■ **Supplied text**:
Dealing with Fallow Periods as an Artist (and Some New Drawings, Too)

Lately, I’m in a bit of a rut, artistically speaking. I do not have as much time to work every day. And I am bored with the results when I do sit down to work. I find myself wishing there were more colors in the spectrum, more textures and marks in nature to discover, because it seems my mind has worn out all of them.

I think about art all day long. Thanks to my job in a library serving a diverse community, I get to foster creativity and art-making as part of my job. Am I spending too much time thinking about and not making art? I would always rather be making art than just about anything else. And yet, when I am at home with free time, I have to fight the urge to avoid my studio because by then the stakes have become so high, I have a hard time facing the possibility of failure and disappointment.

It’s an old struggle, I know, but it feels very personal when you are going through it.

■ **Required work**:
Please list each thing that the writer of the text on fallow periods above wishes there were more of.

■ **Dataset content**:
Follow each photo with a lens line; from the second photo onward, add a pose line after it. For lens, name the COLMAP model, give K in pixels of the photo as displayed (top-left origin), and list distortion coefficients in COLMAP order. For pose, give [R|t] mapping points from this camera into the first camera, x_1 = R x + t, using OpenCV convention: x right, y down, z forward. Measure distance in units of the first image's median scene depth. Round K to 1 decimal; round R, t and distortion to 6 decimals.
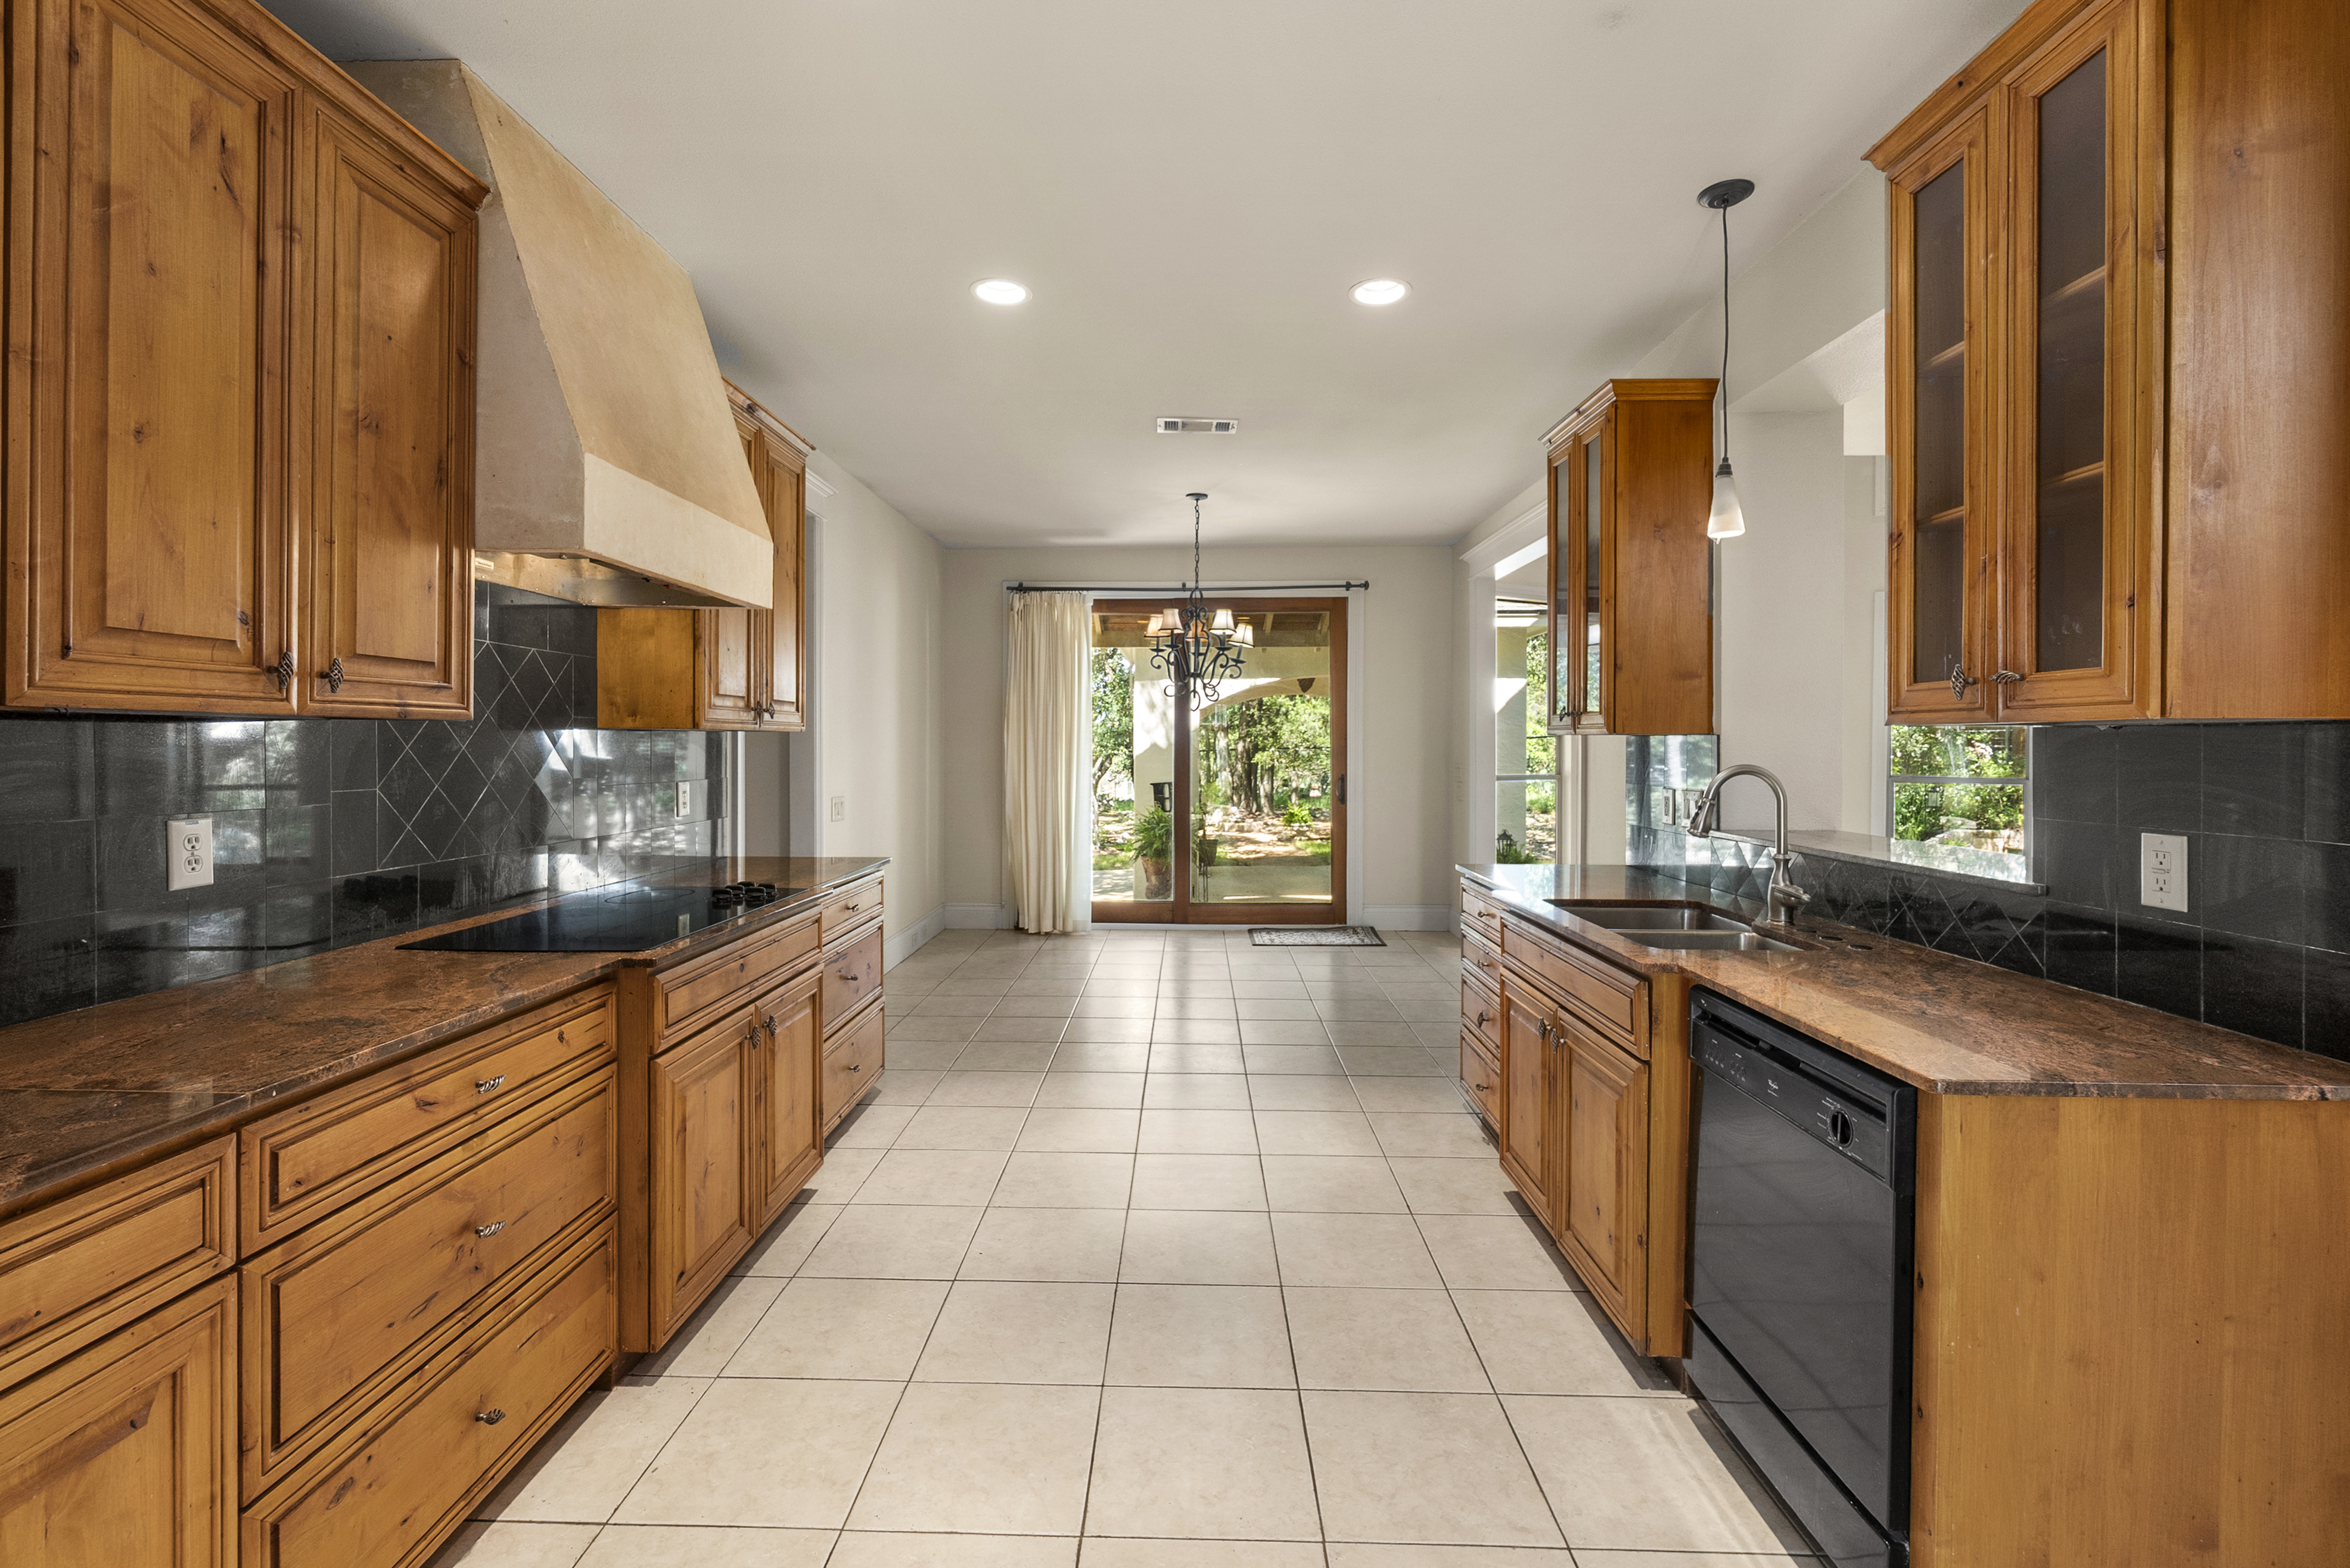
lens RADIAL K [[1013.1, 0, 1168.9], [0, 1013.1, 749.8], [0, 0, 1]] dist [-0.011283, 0.001648]
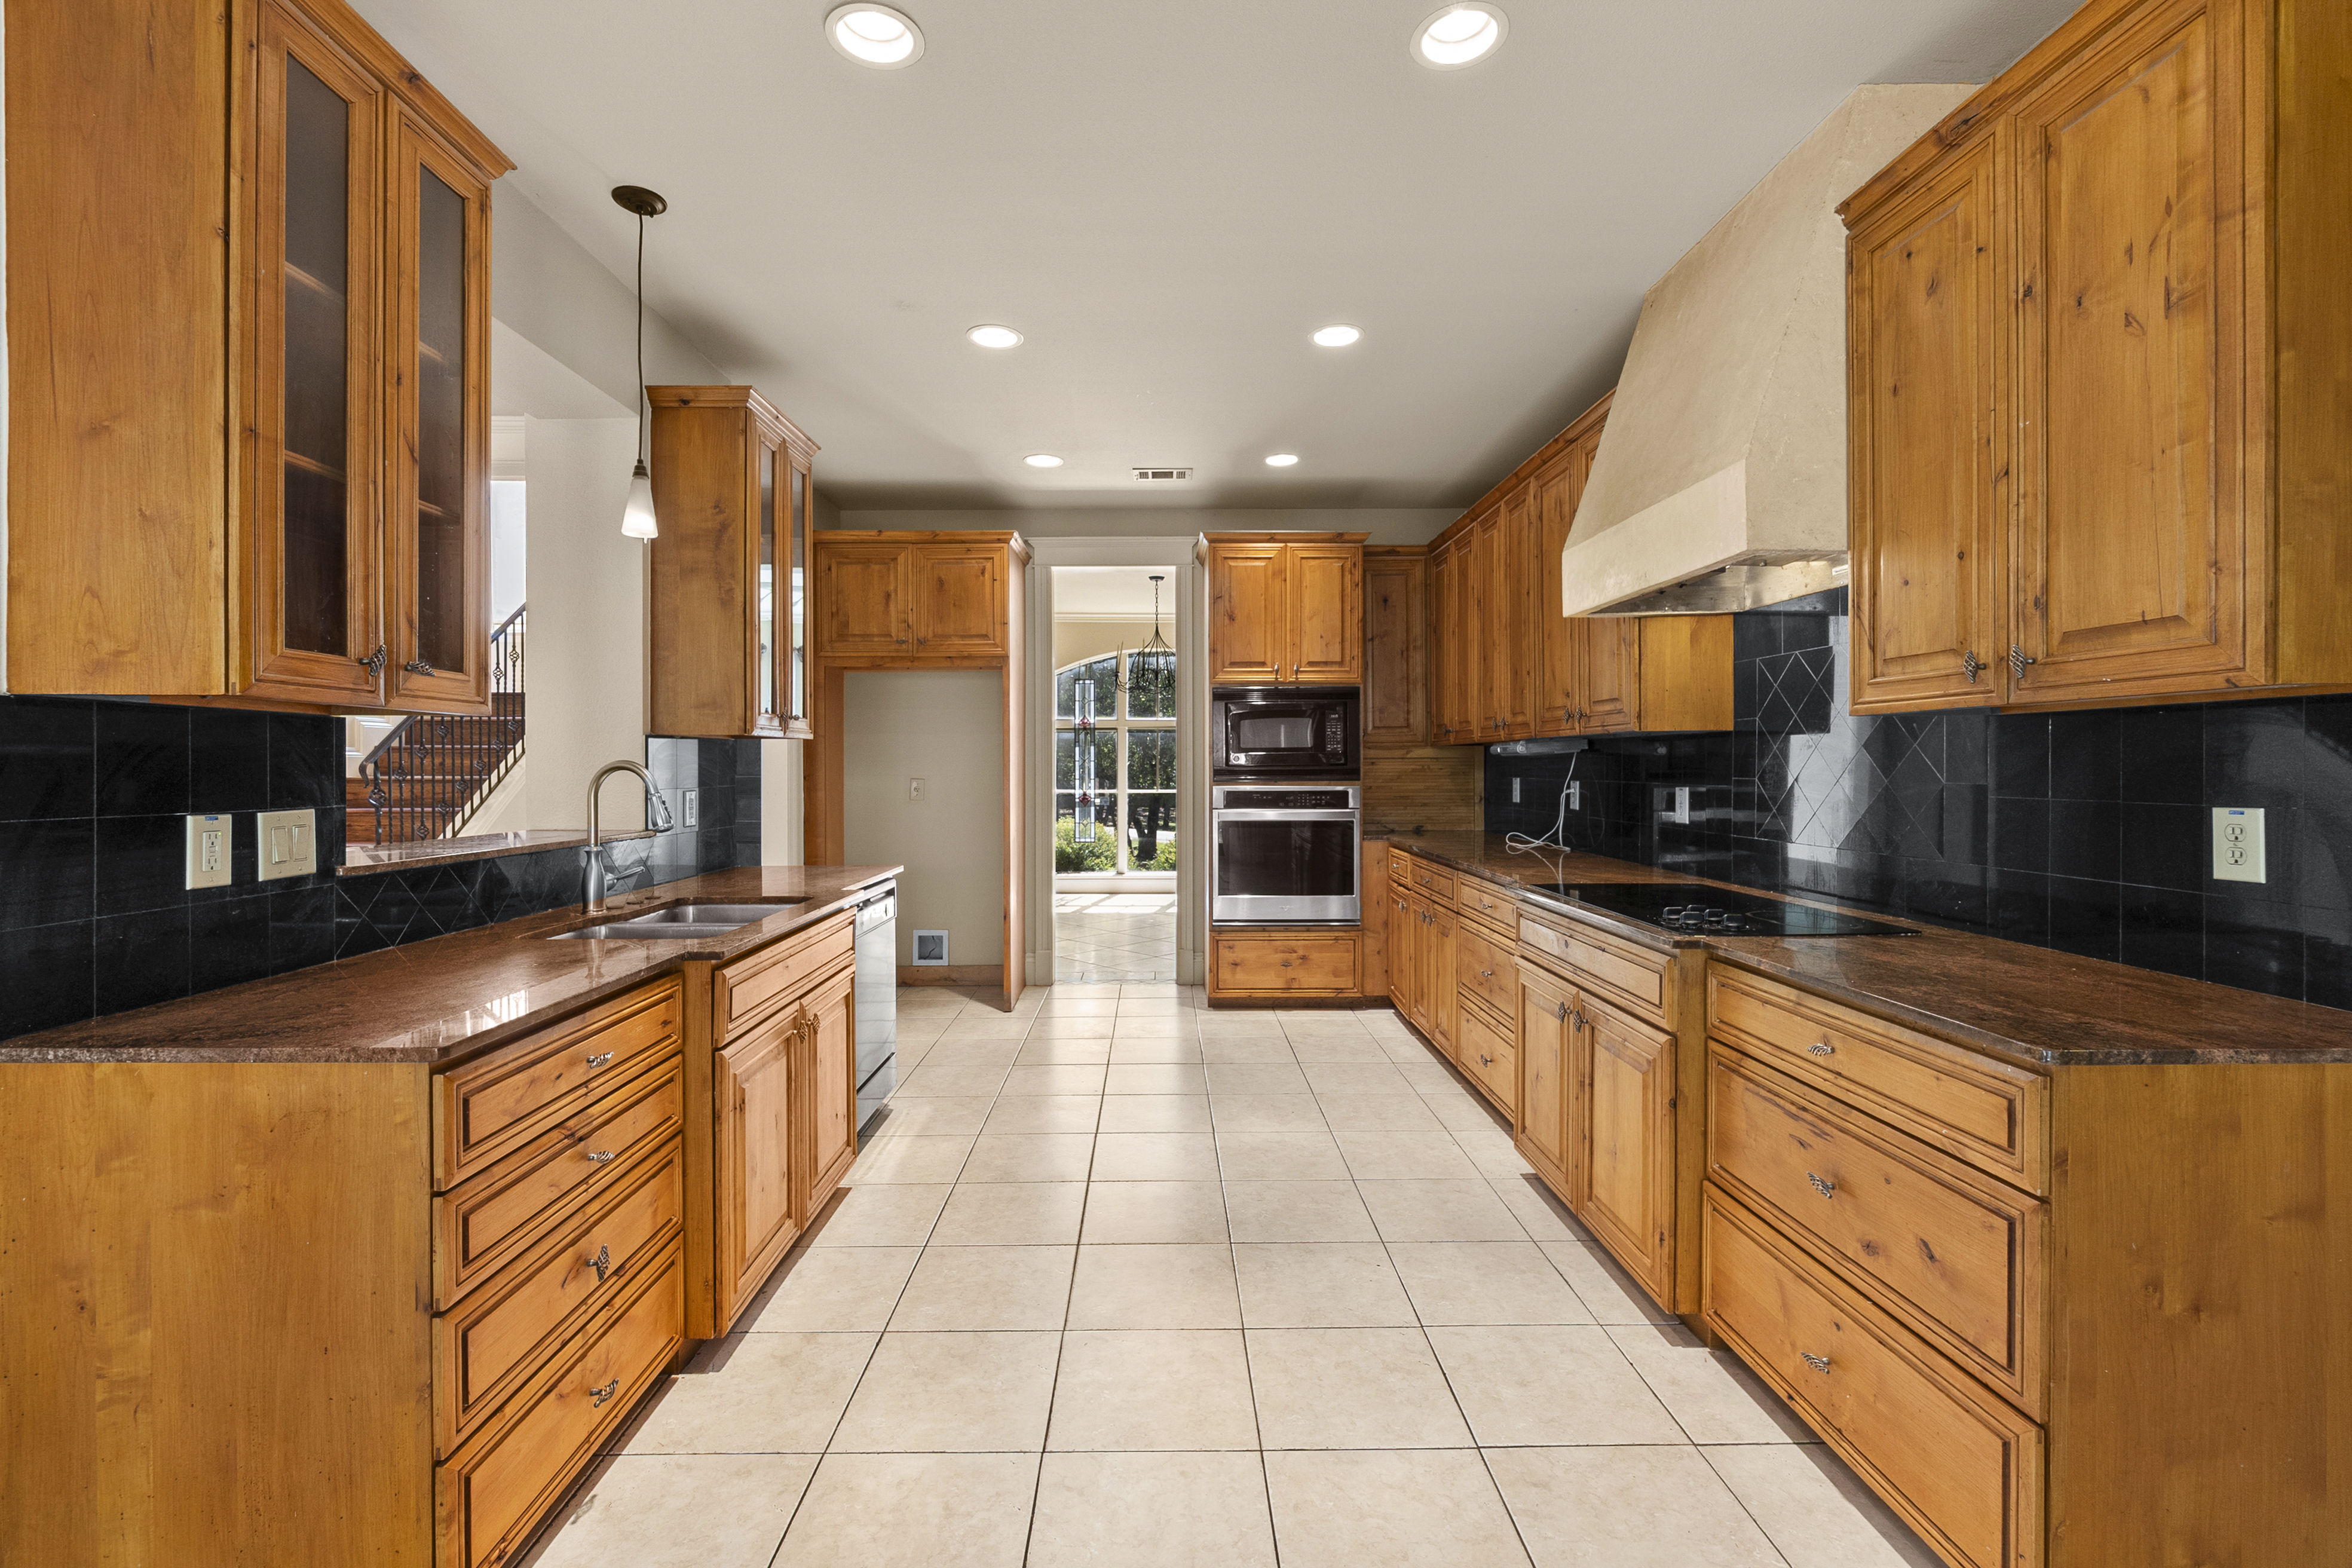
lens RADIAL K [[1014.1, 0, 1173.7], [0, 1014.1, 771.5], [0, 0, 1]] dist [-0.011283, 0.001648]
pose [[-0.999196, -0.002917, -0.039997, 0.063381], [-0.003114, 0.999983, 0.004854, 0.022245], [0.039982, 0.004974, -0.999188, 2.435432]]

■ **Result of the exercise**:
- Colors in the spectrum
- Textures in nature to discover
- Marks in nature to discover